• **WRITTEN REQUEST A**:
Reproduce word for word the stretch of plant specimen rows below, from the line containing "order: Poales" through the last of the rows.

• **PAGE**:
----------

Last weekend* I heard two sentences that sparked one of those great “ah hah!” moments. A writing center director said, “We’ve moved away from best practices and toward learning goals. This helps us prioritize and it helps us evaluate whether we’re accomplishing what we wanted to accomplish.”

I’ve talked before about how learning goals keep me focused and keep me from burning out on instruction, but it occurred to me in what felt like new says how the framework of learning goals could solve a lot of problems for me in ways that their less actionable cousins (like “best practices” or “standards” or even phrases like “user centered”) couldn’t.

Here’s what I mean in three examples:

  • In my own teaching, there are usually 15 or 20 Very Important things that I wish I could teach my students in any given session. Using learning goals helps me prioritize from among the very important things, feel less guilty about letting some very important things fall by the wayside, remember to think about what they’re learning rather than what I’m teaching, and feel connected to the broader, more interesting issues of information literacy.
  • In selecting a discovery tool, there are long, long lists of features and functions that user-centered design relies on. No interface has each specific feature, so how do we choose? How do we prioritize the list of very important features? What if we developed learning goals for our discovery system? What if these goals were something like being able to learn the differences between kinds of sources, be able to pick out important terms for the topic and field, and see where to go from here (different searches, different databases, different people). Maybe one system doesn’t have faceting but does have something else that reveals terms and directions. Maybe our usability tests could be more a long the lines of assessment of what the students learned by interacting with the system. Maybe this would all help us prioritize from the long list of important things to choose a system that functions in service of the mission of our library.
  • In first year seminars (the context in which the original phrase came up), focusing on programmatic learning goals could help prioritize from the long list of things it’d be nice if all first year students knew. Maybe it would help guard against creating impossibly long check lists of things students should be exposed to, and therefore guard against treating first year seminars as massive inoculations that transform high school students into college students. Maybe it would also grant the teaching faculty the freedom to explore interesting topics in interesting ways while having similar learning outcomes.

----------

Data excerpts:

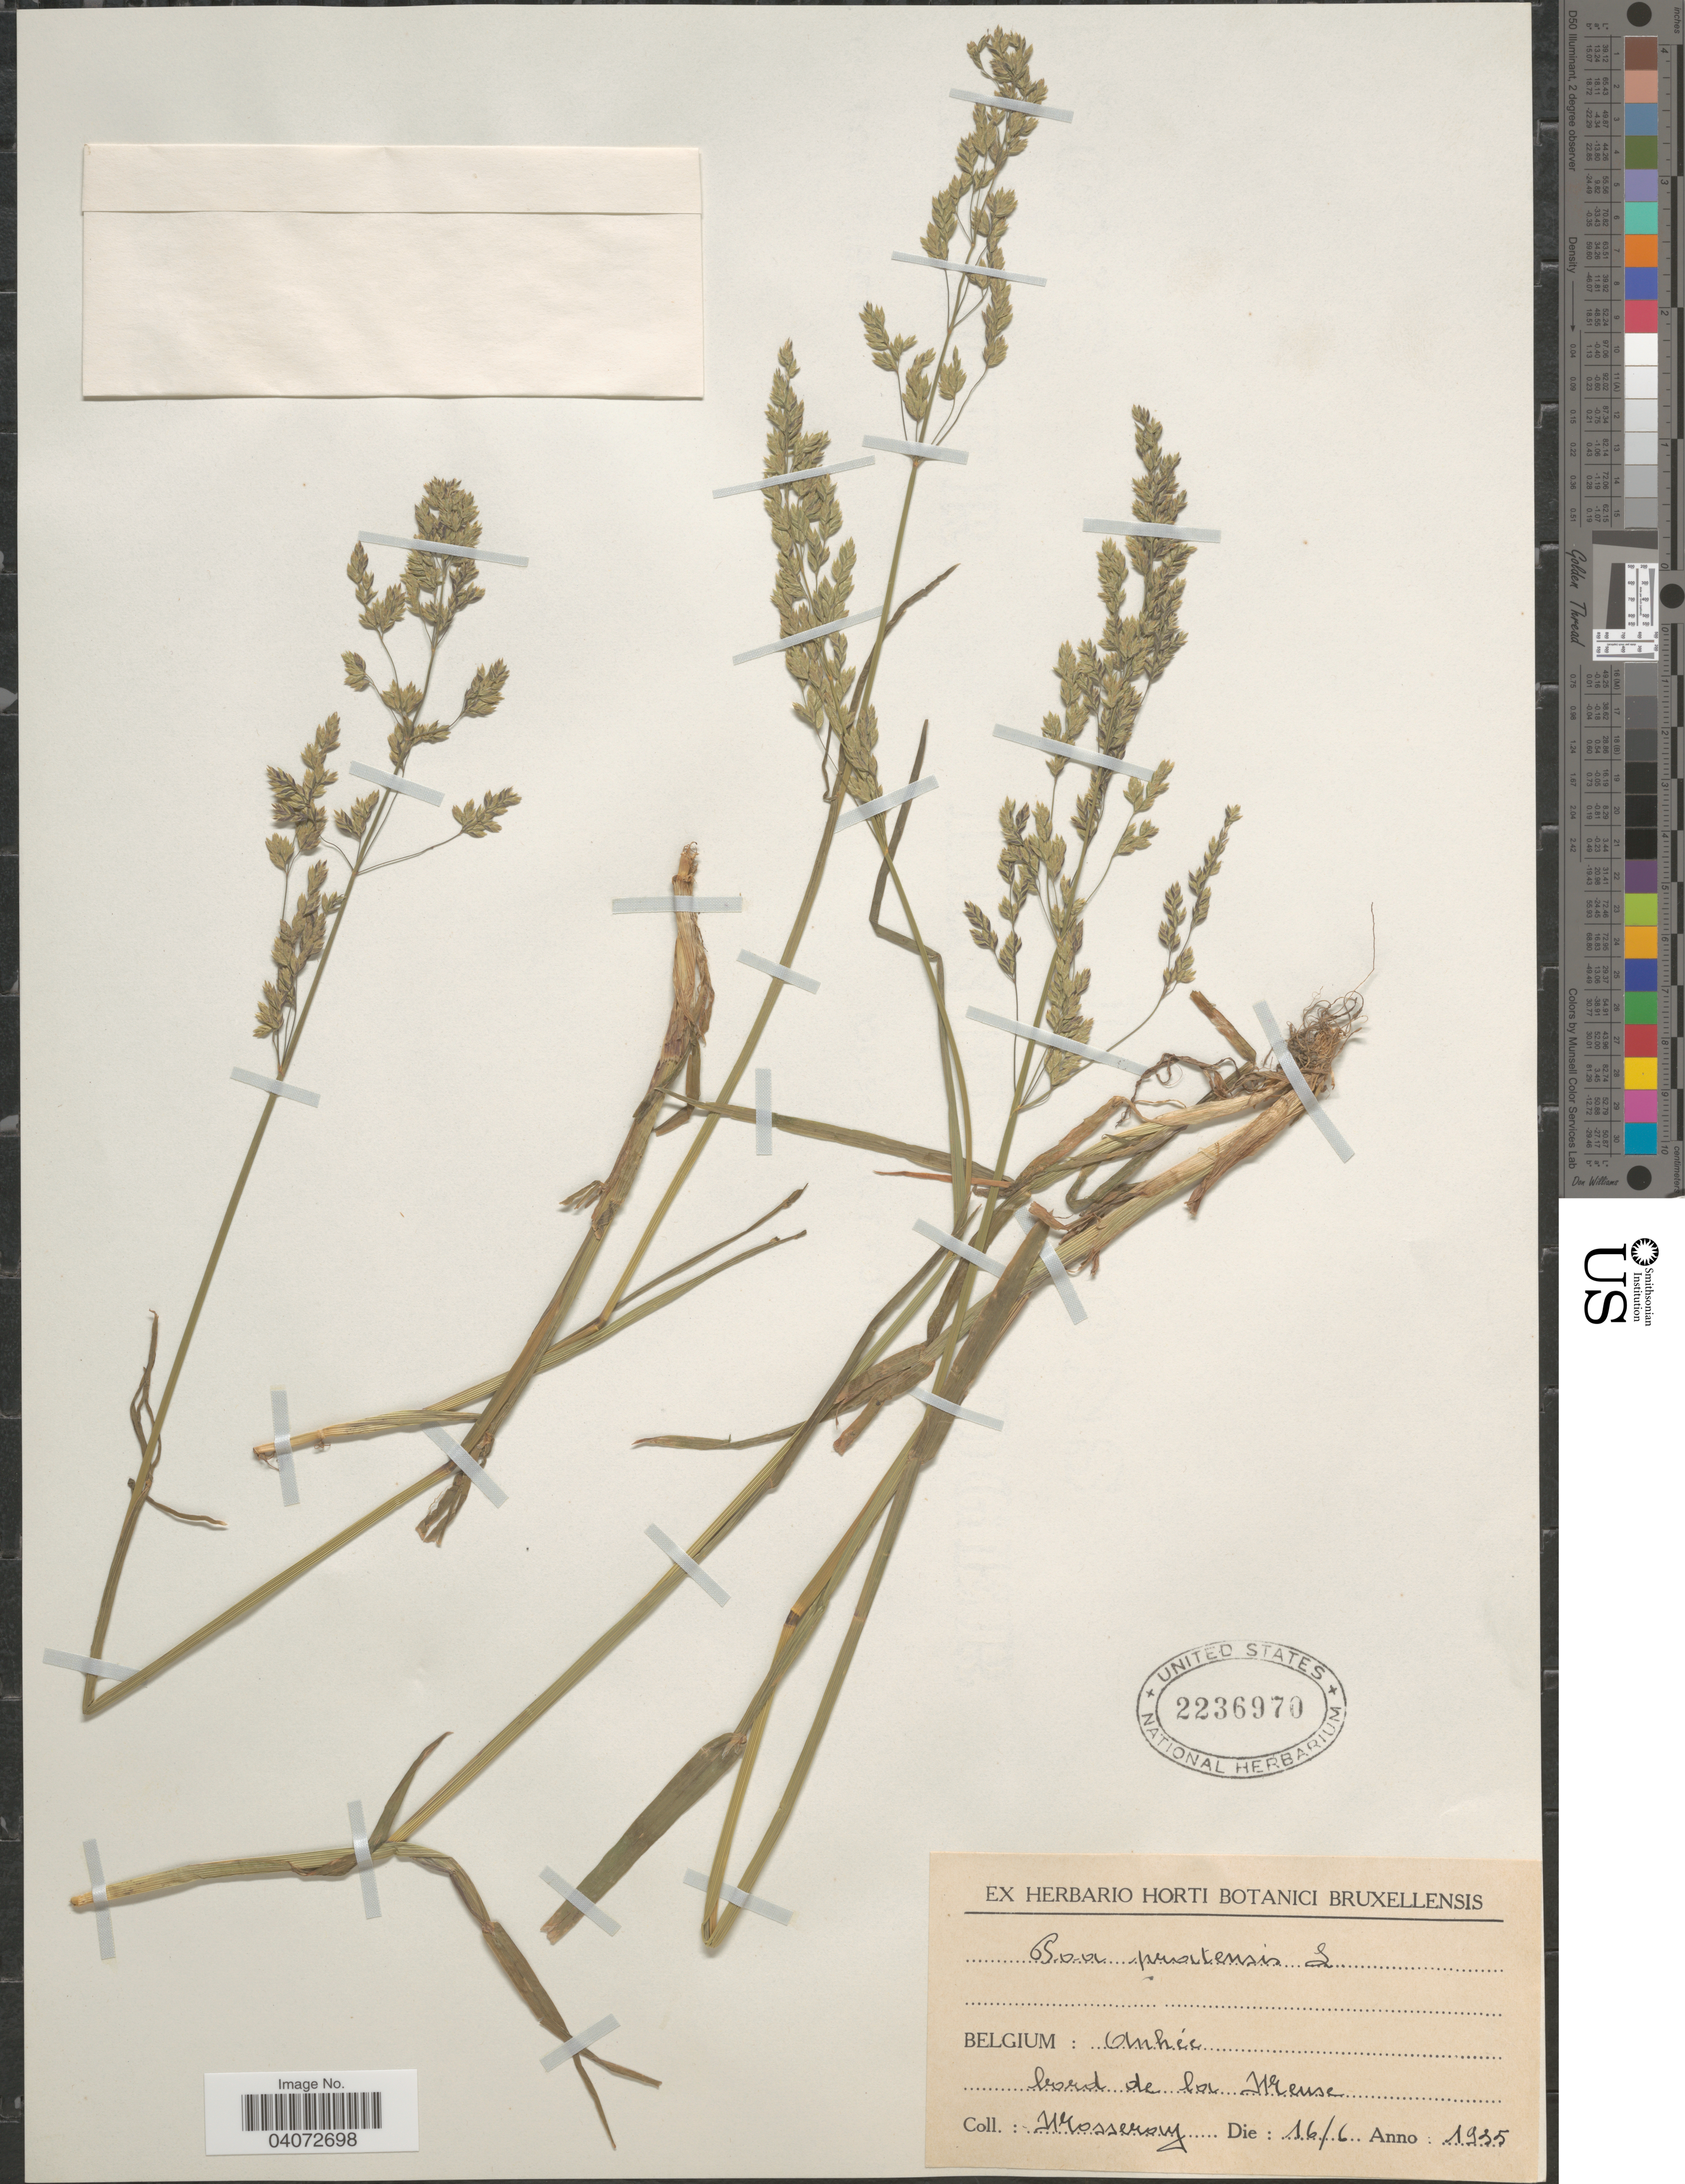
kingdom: Plantae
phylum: Tracheophyta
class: Liliopsida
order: Poales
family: Poaceae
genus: Poa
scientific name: Poa pratensis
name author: L.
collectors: Mosseray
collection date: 1935-06-16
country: Belgium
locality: Anhée. Bord de la Meuse.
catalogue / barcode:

----------

• **WRITTEN REQUEST B**:
Carry the piece on learning goals forward from its final sentence.

• **RESULT A**:
order: Poales
family: Poaceae
genus: Poa
scientific name: Poa pratensis
name author: L.
collectors: Mosseray
collection date: 1935-06-16
country: Belgium
locality: Anhée. Bord de la Meuse.
catalogue / barcode:

• **RESULT B**:
Or maybe I’m just creating my own buzz phrase. Or maybe everyone else already knew this.

But for me, at my institution, expanding this framework beyond my direct teaching or my department’s strategic planning is helping me make those hard decisions that crop up all over the place and to make them with more confidence.

* Last weekend I attended a workshop called Teaching and Maintaining Mulitdisciplinary First-Year Seminar Programs hosted at the gorgeous Pomona College campus. This is the second blog post drawing on my experiences there.

Published inSearch and DiscoveryTeaching and Learning

2 Comments

  1. I’m not a UX person (obviously) though I value it highly. So I ask in all curiosity, is user needs assessment the same thing with a different name? Or is there a way in which the goals or methods are different?

    Here’s a short gloss on how I view learning goals. We create statements that connect the concrete to the abstract along the lines of: “Students will” + [verb phrase] + “in order to” + [goal]. So we use action words from Bloom’s Taxonomy (the higher order the better, usually) to come up with the verb phrase describing what students would be able to do, and then we connect that action to a compelling reason for them to know how to do that, and the compelling reason is tied to helping the students function better as information literate critical thinkers.